Every entry must appear in the output exactly as it does here.

* _Stored data entries_
========

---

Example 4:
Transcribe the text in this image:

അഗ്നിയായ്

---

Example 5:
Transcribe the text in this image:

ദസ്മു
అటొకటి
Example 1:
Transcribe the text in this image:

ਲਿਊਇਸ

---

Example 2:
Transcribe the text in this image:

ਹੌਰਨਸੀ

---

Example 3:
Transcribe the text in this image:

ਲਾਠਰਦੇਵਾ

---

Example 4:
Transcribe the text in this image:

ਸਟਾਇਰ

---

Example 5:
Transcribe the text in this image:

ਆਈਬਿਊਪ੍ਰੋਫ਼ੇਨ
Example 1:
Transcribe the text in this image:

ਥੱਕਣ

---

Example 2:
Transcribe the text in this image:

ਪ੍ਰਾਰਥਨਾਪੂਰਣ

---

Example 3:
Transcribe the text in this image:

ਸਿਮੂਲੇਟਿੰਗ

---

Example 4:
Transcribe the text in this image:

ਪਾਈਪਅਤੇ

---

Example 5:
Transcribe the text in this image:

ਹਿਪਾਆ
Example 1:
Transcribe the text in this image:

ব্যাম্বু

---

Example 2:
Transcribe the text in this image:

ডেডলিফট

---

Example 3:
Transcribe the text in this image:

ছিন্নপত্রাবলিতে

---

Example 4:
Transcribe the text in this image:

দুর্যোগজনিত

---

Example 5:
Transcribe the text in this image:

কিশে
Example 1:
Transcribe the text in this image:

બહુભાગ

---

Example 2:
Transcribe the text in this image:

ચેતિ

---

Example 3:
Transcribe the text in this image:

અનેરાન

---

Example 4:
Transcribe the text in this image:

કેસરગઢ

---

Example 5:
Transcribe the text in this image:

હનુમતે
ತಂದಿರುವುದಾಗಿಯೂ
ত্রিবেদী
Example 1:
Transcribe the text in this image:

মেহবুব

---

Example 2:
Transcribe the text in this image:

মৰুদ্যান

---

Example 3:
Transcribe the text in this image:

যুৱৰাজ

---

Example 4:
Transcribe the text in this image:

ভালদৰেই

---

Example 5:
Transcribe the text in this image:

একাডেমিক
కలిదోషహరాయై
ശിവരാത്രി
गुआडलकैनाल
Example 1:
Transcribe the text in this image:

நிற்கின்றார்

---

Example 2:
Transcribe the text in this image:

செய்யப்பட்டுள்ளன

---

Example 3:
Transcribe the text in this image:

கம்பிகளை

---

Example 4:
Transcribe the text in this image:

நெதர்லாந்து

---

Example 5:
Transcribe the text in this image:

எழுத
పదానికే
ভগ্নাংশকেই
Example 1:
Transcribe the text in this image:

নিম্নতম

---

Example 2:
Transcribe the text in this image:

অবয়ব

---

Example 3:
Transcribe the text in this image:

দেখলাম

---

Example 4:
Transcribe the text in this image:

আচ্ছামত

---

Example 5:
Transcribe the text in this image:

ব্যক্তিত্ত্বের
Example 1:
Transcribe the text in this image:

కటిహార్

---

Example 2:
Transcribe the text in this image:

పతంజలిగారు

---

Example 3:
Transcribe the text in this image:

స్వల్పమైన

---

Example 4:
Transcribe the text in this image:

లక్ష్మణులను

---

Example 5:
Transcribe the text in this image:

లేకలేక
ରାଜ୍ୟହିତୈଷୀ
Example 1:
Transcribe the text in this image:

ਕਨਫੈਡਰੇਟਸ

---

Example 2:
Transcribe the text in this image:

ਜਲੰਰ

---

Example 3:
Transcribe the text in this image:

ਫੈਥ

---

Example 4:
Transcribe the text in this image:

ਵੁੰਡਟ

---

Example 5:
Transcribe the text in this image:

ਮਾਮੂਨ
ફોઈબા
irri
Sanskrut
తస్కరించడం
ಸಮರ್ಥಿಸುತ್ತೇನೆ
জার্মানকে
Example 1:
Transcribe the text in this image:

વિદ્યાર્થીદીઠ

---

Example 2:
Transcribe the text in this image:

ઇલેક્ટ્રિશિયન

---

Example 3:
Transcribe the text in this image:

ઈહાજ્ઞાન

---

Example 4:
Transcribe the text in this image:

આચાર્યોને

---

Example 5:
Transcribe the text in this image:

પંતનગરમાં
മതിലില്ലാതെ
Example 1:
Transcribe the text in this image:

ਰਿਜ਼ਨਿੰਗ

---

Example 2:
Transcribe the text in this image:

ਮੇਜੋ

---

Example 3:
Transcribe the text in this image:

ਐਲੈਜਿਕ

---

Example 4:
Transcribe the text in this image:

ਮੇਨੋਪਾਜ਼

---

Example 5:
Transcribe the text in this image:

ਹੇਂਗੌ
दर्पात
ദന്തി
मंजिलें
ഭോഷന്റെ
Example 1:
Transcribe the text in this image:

========

* _TASK RESULT_
---

Example 4:
Transcribe the text in this image:

അഗ്നിയായ്

---

Example 5:
Transcribe the text in this image:

ദസ്മു
అటొకటి
Example 1:
Transcribe the text in this image:

ਲਿਊਇਸ

---

Example 2:
Transcribe the text in this image:

ਹੌਰਨਸੀ

---

Example 3:
Transcribe the text in this image:

ਲਾਠਰਦੇਵਾ

---

Example 4:
Transcribe the text in this image:

ਸਟਾਇਰ

---

Example 5:
Transcribe the text in this image:

ਆਈਬਿਊਪ੍ਰੋਫ਼ੇਨ
Example 1:
Transcribe the text in this image:

ਥੱਕਣ

---

Example 2:
Transcribe the text in this image:

ਪ੍ਰਾਰਥਨਾਪੂਰਣ

---

Example 3:
Transcribe the text in this image:

ਸਿਮੂਲੇਟਿੰਗ

---

Example 4:
Transcribe the text in this image:

ਪਾਈਪਅਤੇ

---

Example 5:
Transcribe the text in this image:

ਹਿਪਾਆ
Example 1:
Transcribe the text in this image:

ব্যাম্বু

---

Example 2:
Transcribe the text in this image:

ডেডলিফট

---

Example 3:
Transcribe the text in this image:

ছিন্নপত্রাবলিতে

---

Example 4:
Transcribe the text in this image:

দুর্যোগজনিত

---

Example 5:
Transcribe the text in this image:

কিশে
Example 1:
Transcribe the text in this image:

બહુભાગ

---

Example 2:
Transcribe the text in this image:

ચેતિ

---

Example 3:
Transcribe the text in this image:

અનેરાન

---

Example 4:
Transcribe the text in this image:

કેસરગઢ

---

Example 5:
Transcribe the text in this image:

હનુમતે
ತಂದಿರುವುದಾಗಿಯೂ
ত্রিবেদী
Example 1:
Transcribe the text in this image:

মেহবুব

---

Example 2:
Transcribe the text in this image:

মৰুদ্যান

---

Example 3:
Transcribe the text in this image:

যুৱৰাজ

---

Example 4:
Transcribe the text in this image:

ভালদৰেই

---

Example 5:
Transcribe the text in this image:

একাডেমিক
కలిదోషహరాయై
ശിവരാത്രി
गुआडलकैनाल
Example 1:
Transcribe the text in this image:

நிற்கின்றார்

---

Example 2:
Transcribe the text in this image:

செய்யப்பட்டுள்ளன

---

Example 3:
Transcribe the text in this image:

கம்பிகளை

---

Example 4:
Transcribe the text in this image:

நெதர்லாந்து

---

Example 5:
Transcribe the text in this image:

எழுத
పదానికే
ভগ্নাংশকেই
Example 1:
Transcribe the text in this image:

নিম্নতম

---

Example 2:
Transcribe the text in this image:

অবয়ব

---

Example 3:
Transcribe the text in this image:

দেখলাম

---

Example 4:
Transcribe the text in this image:

আচ্ছামত

---

Example 5:
Transcribe the text in this image:

ব্যক্তিত্ত্বের
Example 1:
Transcribe the text in this image:

కటిహార్

---

Example 2:
Transcribe the text in this image:

పతంజలిగారు

---

Example 3:
Transcribe the text in this image:

స్వల్పమైన

---

Example 4:
Transcribe the text in this image:

లక్ష్మణులను

---

Example 5:
Transcribe the text in this image:

లేకలేక
ରାଜ୍ୟହିତୈଷୀ
Example 1:
Transcribe the text in this image:

ਕਨਫੈਡਰੇਟਸ

---

Example 2:
Transcribe the text in this image:

ਜਲੰਰ

---

Example 3:
Transcribe the text in this image:

ਫੈਥ

---

Example 4:
Transcribe the text in this image:

ਵੁੰਡਟ

---

Example 5:
Transcribe the text in this image:

ਮਾਮੂਨ
ફોઈબા
irri
Sanskrut
తస్కరించడం
ಸಮರ್ಥಿಸುತ್ತೇನೆ
জার্মানকে
Example 1:
Transcribe the text in this image:

વિદ્યાર્થીદીઠ

---

Example 2:
Transcribe the text in this image:

ઇલેક્ટ્રિશિયન

---

Example 3:
Transcribe the text in this image:

ઈહાજ્ઞાન

---

Example 4:
Transcribe the text in this image:

આચાર્યોને

---

Example 5:
Transcribe the text in this image:

પંતનગરમાં
മതിലില്ലാതെ
Example 1:
Transcribe the text in this image:

ਰਿਜ਼ਨਿੰਗ

---

Example 2:
Transcribe the text in this image:

ਮੇਜੋ

---

Example 3:
Transcribe the text in this image:

ਐਲੈਜਿਕ

---

Example 4:
Transcribe the text in this image:

ਮੇਨੋਪਾਜ਼

---

Example 5:
Transcribe the text in this image:

ਹੇਂਗੌ
दर्पात
ദന്തി
मंजिलें
ഭോഷന്റെ
Example 1:
Transcribe the text in this image:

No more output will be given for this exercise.